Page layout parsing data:
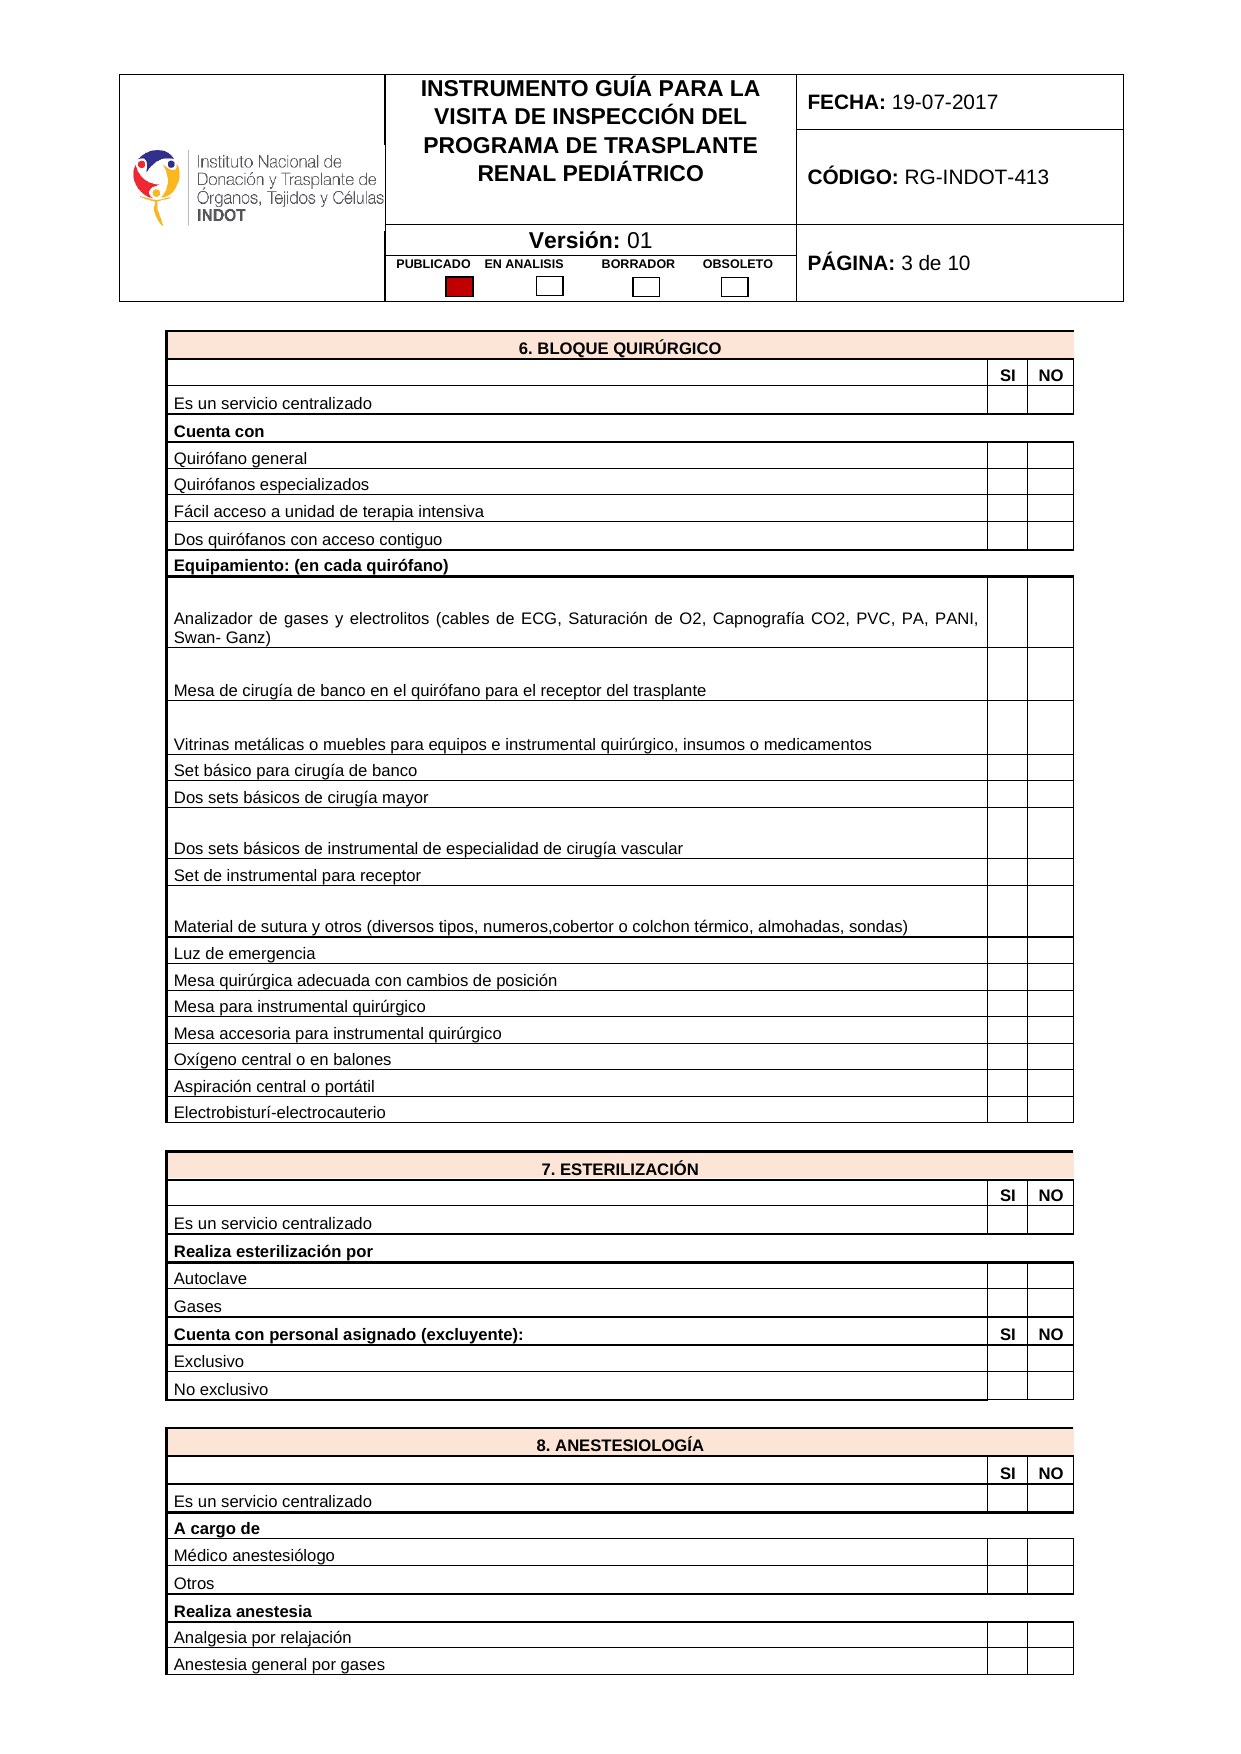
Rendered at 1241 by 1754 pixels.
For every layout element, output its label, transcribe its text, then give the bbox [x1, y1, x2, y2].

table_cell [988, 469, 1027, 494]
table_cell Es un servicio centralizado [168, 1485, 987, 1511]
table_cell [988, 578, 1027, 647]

> [PROBLEM REQUIREMENTS]
The reply must contain every entry above, exactly as written, and none of the pictures.

> [FINISHED EXERCISE]
Rendered at 1241 by 1754 pixels.
For every layout element, output its label, transcribe its text, then give the bbox [x1, y1, x2, y2].

table_cell [988, 469, 1027, 494]
table_cell Es un servicio centralizado [168, 1485, 987, 1511]
table_cell [988, 578, 1027, 647]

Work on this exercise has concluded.